I’ve been a family historian all my life, starting in childhood when I listened to the stories told by my mother. However, I began working on genealogical research in earnest several years ago. The process yielded much information—names, places, dates, stories—on the family lines of three of my grandparents
For the most part, I discovered that my great grandparents or 2x great grandparents immigrated from Europe from the early to mid-1800s. I knew where they came from and where they landed in this country. In some cases, I knew the story of WHY my ancestors came to America.
I never knew any of my grandparents well, as we lived a considerable distance from them when I was growing up. Furthermore, all four of them had passed away by the time I was seventeen years old. Still, I knew who my favorite grandparent was: Edna Eash Haarer, my father’s mother. She was a tiny woman with an impeccably kept home, and was cute as a button with her big dark eyes and her Mennonite garb. I found her quirkiness to be sweetly humorous, and her gentle dignity to be refreshing. For some reason, I identified with Grandma Edna’s spirit more than that of any of my other grandparents. I’ve spent all my adult life wishing I’d had the opportunity to know her better.
Sadly, Grandma Edna’s genealogy came up missing in my research. I had very little in the way of names and dates. I had no backstories. I had no idea where this sweet little woman had come from.
Several years after I finished my initial research, I received additional information about my father’s side of the family. And I discovered that while Grandma Edna had lived all her life in LaGrange County, Indiana, she had ancestral roots in Pennsylvania. Now, I had names, dates, and places. But still no stories.
My husband and I enjoy the TV show called Who Do You Think You Are?, in which celebrities trace their lineage to uncover stories about their ancestors. Recently, we watched an episode in which the celebrity discovered a story about an ancestor who fought in the Revolutionary War. This sparked a discussion between my husband and me about the implications of that war. And I suddenly began to wonder: Is it possible that I had ancestors in this country during the Revolutionary War?
So, I pulled out my genealogical material and checked dates. To my amazement, I realized that, through my Grandma Edna’s family line, I had ancestors aplenty living in colonial America. Some of them were documented to have lived in what are now known to be Somerset, Cambria, and Berks Counties in southern Pennsylvania.
Immediately, my husband and I began looking up articles about the earliest Mennonites who came to this country. They settled in Pennsylvania, the colony established by William Penn as a place where all could practice their religion without fear of harassment.

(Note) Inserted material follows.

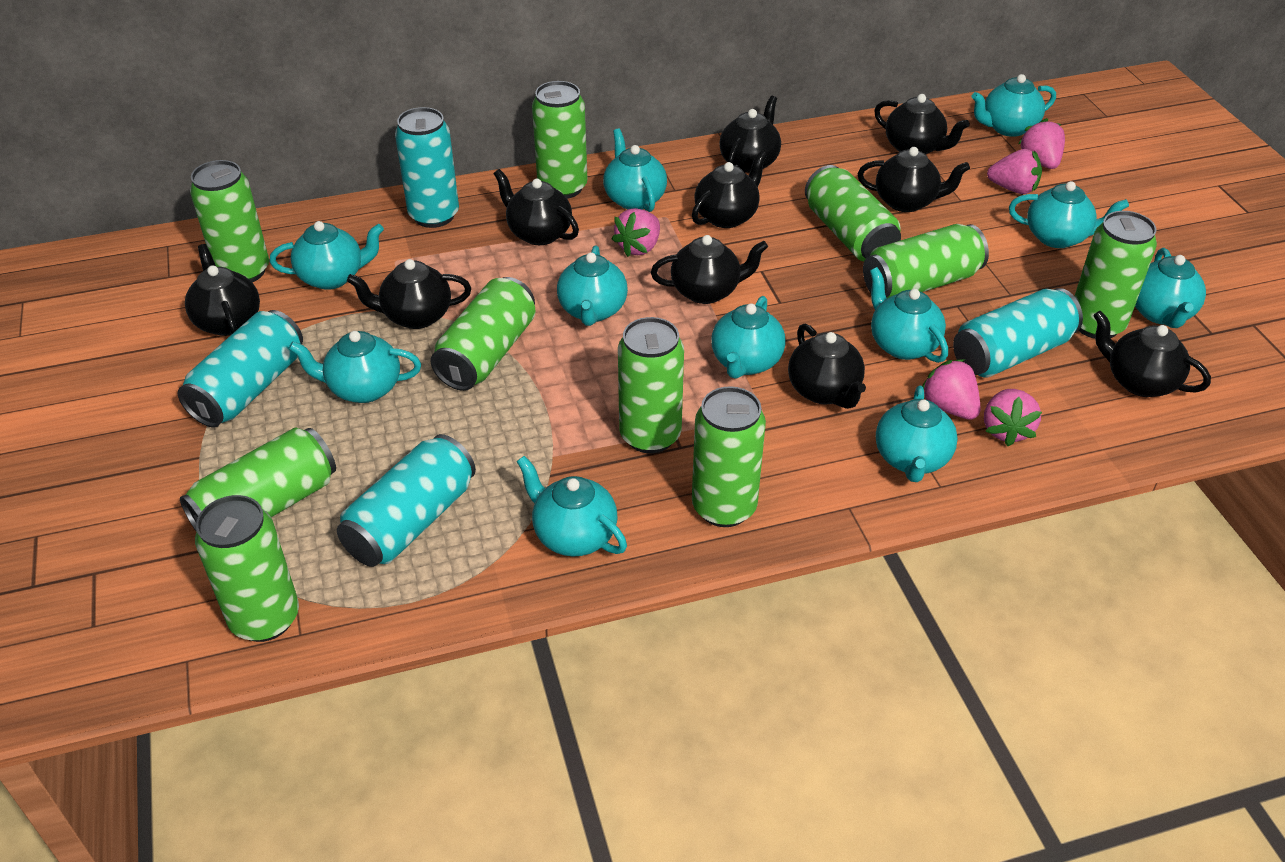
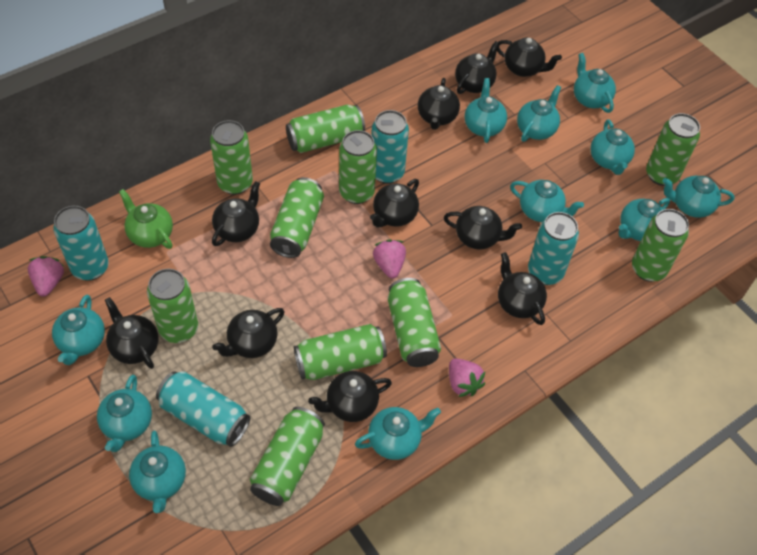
green teapot: none = 0 -> [119,189,173,249] = 1
pink strawberry: [612,208,660,257] [922,359,981,420] [984,389,1042,446] [987,149,1042,194] [1018,118,1065,169] = 5 -> [28,256,64,297] [373,240,406,279] [449,358,486,397] = 3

As the Mennonites had long been persecuted in Europe, they came to Pennsylvania in droves. There, they lived in peace for many years and played an important role in shaping colonial life. They were grateful to the British Crown for the protection afforded them in Penn’s colony.
Sadly, the Revolutionary War disrupted this peaceful era for the Mennonites in Pennsylvania. Harassed by the Patriots for their refusal to take part in the war, they began to wonder whether they would ever again be able to live unmolested in their new land.
Still, I feel indebted to William Penn for his selfless pursuit in establishing his colony for religious freedom. His action was not motivated by greed or the quest for power, but was guided by his own “Inner Light.” His high-minded ideals about tolerance, equality, and “Brotherly Love,” were ahead of their time. Without his vision of religious freedom, my ancestors never would have come to America, and I would not have been born in this country. I think of William Penn as a spiritual ancestor.
It is so gratifying to know that the noblest of my ancestral stories comes through the family line of my favorite grandparent. I am proud to know that my ancestors played a role in shaping the life of one of America’s thirteen original colonies. I am more American than I ever thought.